= Instruction =
Arrange the lines of the records starting at the line containing "Page size: 2001x1125." and ending at the line containing "text_box 考完後，好友大山來找我討論剛剛的題目，我正覺得煩，還來吵我！ [80, 72, 1920, 147]" as a Markdown table with the columns Row and Line, leaving out blank lines.

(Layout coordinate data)

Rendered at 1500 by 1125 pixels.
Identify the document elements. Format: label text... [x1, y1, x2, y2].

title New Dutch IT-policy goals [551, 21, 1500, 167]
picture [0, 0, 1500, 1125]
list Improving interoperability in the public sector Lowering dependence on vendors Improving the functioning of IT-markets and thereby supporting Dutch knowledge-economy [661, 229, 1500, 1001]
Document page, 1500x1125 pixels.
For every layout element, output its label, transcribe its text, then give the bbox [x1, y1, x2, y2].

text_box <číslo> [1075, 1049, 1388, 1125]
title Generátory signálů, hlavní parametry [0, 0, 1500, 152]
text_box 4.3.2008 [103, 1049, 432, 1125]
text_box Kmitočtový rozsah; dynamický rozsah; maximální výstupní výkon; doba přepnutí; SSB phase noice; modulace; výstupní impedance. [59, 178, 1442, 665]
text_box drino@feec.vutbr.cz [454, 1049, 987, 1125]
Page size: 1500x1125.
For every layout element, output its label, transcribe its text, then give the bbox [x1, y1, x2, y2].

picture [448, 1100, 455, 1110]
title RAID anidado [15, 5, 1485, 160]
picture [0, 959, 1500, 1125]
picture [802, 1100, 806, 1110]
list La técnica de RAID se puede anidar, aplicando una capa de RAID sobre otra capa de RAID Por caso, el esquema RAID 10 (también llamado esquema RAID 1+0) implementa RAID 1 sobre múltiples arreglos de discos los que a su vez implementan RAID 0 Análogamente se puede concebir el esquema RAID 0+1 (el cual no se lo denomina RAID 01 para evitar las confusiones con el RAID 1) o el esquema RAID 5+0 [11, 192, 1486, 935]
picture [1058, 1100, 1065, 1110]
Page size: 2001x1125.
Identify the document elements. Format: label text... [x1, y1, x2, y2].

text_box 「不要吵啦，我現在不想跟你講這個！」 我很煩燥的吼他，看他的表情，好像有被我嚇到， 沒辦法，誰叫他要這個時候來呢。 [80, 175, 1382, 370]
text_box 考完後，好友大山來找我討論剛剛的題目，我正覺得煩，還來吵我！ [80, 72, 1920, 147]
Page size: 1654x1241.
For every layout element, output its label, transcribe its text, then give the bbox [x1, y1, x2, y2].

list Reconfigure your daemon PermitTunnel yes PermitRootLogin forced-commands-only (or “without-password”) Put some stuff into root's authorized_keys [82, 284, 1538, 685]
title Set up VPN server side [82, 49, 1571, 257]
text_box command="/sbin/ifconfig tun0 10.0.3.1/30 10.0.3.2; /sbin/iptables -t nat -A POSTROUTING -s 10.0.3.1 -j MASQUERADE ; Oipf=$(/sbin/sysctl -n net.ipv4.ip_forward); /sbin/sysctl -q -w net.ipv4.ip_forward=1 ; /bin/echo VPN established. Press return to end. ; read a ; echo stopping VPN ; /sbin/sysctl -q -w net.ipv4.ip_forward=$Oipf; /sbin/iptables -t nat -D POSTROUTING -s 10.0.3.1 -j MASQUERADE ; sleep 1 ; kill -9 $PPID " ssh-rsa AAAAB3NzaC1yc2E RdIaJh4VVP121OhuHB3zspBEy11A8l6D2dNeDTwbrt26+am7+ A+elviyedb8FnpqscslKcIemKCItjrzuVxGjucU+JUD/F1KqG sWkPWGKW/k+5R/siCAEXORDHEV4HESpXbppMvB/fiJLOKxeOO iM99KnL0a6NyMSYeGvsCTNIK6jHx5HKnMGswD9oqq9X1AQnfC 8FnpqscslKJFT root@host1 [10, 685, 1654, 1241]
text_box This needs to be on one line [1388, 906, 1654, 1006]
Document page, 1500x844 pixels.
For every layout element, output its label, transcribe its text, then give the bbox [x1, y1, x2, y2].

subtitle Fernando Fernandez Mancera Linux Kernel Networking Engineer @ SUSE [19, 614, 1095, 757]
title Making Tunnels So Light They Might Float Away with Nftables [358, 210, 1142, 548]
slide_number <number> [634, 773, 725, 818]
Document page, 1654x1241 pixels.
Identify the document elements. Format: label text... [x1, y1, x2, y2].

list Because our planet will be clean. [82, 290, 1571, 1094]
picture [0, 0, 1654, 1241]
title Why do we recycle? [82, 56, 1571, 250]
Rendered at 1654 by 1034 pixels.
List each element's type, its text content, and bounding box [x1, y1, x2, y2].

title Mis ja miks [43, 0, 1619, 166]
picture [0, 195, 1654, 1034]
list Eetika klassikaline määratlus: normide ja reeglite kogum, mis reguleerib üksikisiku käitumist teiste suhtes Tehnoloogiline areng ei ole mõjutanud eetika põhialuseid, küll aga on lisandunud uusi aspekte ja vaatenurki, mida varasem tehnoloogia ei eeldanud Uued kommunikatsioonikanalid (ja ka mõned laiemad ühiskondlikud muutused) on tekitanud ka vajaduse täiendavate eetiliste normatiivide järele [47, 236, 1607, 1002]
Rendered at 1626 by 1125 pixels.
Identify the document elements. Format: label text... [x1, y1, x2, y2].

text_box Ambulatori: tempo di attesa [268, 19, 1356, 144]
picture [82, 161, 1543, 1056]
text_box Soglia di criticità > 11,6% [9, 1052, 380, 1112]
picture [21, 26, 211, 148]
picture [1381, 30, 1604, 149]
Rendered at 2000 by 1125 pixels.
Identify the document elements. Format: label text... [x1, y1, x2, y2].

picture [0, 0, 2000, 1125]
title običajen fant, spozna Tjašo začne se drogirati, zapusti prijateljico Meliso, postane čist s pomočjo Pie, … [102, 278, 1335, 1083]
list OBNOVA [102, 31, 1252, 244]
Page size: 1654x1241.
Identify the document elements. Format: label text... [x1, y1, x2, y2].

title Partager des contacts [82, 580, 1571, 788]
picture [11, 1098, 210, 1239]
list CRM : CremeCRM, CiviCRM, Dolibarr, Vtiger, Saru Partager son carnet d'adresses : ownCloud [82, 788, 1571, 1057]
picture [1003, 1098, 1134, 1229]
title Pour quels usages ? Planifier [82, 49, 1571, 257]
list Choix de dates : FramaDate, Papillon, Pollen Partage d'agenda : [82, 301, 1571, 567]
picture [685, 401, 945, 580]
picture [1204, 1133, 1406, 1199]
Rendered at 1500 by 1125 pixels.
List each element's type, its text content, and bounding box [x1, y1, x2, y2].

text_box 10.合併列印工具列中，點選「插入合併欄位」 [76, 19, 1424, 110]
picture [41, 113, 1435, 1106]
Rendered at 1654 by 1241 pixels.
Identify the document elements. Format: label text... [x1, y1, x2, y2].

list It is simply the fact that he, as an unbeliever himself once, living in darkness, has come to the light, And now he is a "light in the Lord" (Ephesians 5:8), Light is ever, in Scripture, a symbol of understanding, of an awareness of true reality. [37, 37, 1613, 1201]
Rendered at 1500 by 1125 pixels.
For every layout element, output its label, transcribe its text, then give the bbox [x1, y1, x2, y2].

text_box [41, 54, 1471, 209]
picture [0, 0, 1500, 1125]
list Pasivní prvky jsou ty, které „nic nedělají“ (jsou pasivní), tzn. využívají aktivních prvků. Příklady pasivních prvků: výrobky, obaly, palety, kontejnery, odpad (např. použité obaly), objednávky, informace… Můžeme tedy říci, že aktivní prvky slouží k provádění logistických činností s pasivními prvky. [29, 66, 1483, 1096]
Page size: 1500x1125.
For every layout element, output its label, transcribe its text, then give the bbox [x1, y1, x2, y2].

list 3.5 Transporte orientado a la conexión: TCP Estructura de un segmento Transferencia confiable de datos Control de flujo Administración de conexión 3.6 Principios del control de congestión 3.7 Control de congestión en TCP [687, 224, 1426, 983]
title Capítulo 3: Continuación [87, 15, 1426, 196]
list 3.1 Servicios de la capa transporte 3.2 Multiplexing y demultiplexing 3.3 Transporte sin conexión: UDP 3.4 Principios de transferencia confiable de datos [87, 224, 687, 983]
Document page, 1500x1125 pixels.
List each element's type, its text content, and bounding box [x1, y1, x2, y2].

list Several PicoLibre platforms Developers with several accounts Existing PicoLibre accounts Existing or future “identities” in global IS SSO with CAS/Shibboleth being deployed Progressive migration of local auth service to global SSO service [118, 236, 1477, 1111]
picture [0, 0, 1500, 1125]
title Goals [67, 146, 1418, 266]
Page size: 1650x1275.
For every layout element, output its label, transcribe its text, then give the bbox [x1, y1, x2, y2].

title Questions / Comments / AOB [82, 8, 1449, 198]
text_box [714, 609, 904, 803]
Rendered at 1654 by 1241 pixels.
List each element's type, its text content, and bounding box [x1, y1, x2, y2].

= Reply to the task =
| Row | Line |
|---|---|
| 1 | Page size: 2001x1125. |
| 2 | Identify the document elements. Format: label text... [x1, y1, x2, y2]. |
| 3 | text_box 「不要吵啦，我現在不想跟你講這個！」 我很煩燥的吼他，看他的表情，好像有被我嚇到， 沒辦法，誰叫他要這個時候來呢。 [80, 175, 1382, 370] |
| 4 | text_box 考完後，好友大山來找我討論剛剛的題目，我正覺得煩，還來吵我！ [80, 72, 1920, 147] |